Antiferromagnetism and single-particle properties in the two-dimensional half-filled Hubbard model: a non-linear sigma model approach

TL;DR

This paper presents a low-temperature non-linear sigma model approach to study antiferromagnetism and single-particle properties in the 2D half-filled Hubbard model, revealing the evolution from Slater to Mott-Hubbard antiferromagnetism and a finite-temperature metal-insulator transition.

Contribution

It introduces a novel low-temperature method based on a non-linear sigma model that captures both antiferromagnetic order and single-particle excitations in the Hubbard model.

Findings

At zero temperature, weak coupling shows Slater antiferromagnetism with small gaps.

Increasing U transitions the system to Mott-Hubbard antiferromagnetism with large gaps.

Finite temperature induces a metal-insulator transition between pseudogap and Mott insulator phases.

Abstract

We describe a low-temperature approach to the two-dimensional half-filled Hubbard model which allows us to study both antiferromagnetism and single-particle properties. This approach ignores amplitude fluctuations of the antiferromagnetic (AF) order parameter and is valid below a crossover temperature $T_X$ which marks the onset of AF short-range order. Directional fluctuations (spin waves) are described by a non-linear sigma model (NL$\sigma$M) that we derive from the Hubbard model. At zero temperature and weak coupling, our results are typical of a Slater antiferromagnet. The AF gap is exponentially small; there are well-defined Bogoliubov quasi-particles (QP's) (carrying most of the spectral weight) coexisting with a high-energy incoherent excitation background.

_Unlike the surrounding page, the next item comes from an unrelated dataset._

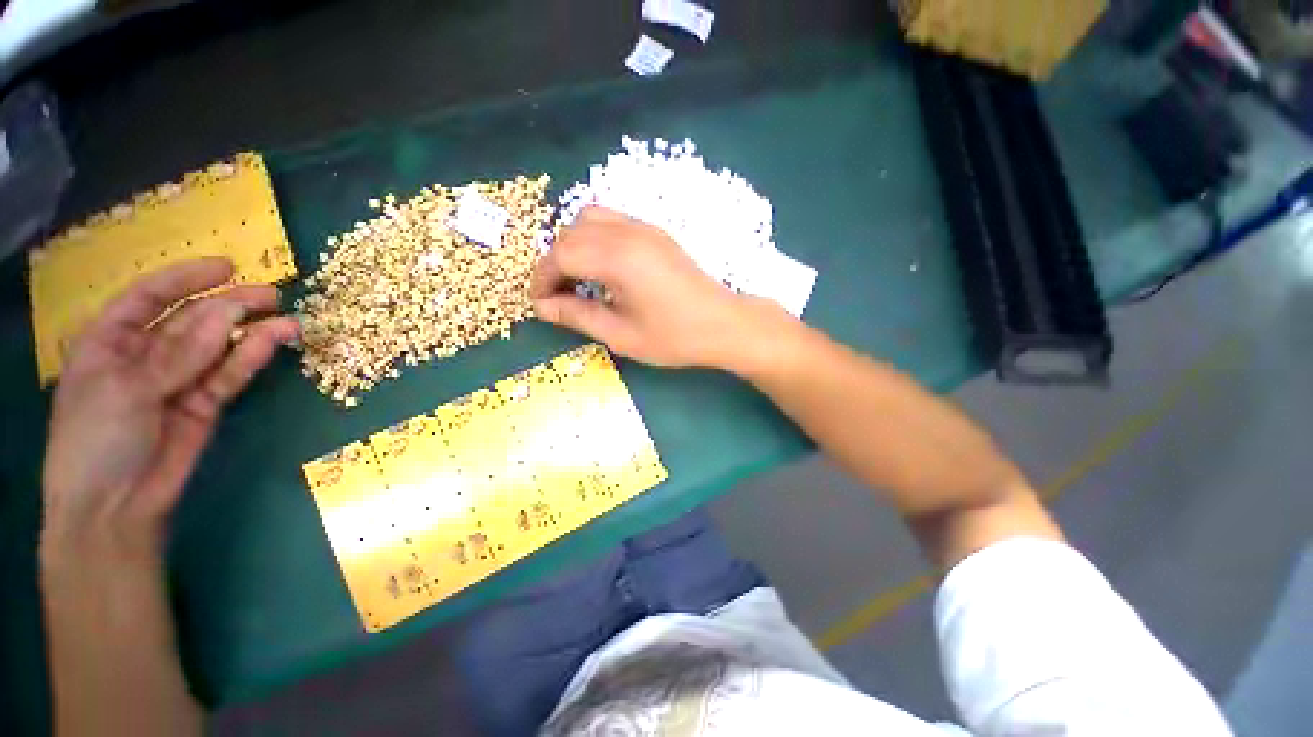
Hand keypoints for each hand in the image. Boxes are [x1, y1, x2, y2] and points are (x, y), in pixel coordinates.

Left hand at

As $U$ increases, the Slater antiferromagnet progressively becomes a Mott-Heisenberg antiferromagnet. The Bogoliubov bands evolve into Mott-Hubbard bands separated by a large AF gap. A significant fraction of spectral weight is transferred from the Bogoliubov QP's to incoherent excitations. At finite temperature, there is a metal-insulator transition between a pseudogap phase at weak coupling and a Mott-Hubbard insulator at strong coupling. Finally, we point out that our results straightforwardly translate to the half-filled attractive Hubbard model, where the ${\bf q}=(\pi,\pi)$ charge and ${\bf q}=0$ pairing fluctuations combine to form an order parameter with SO(3) symmetry.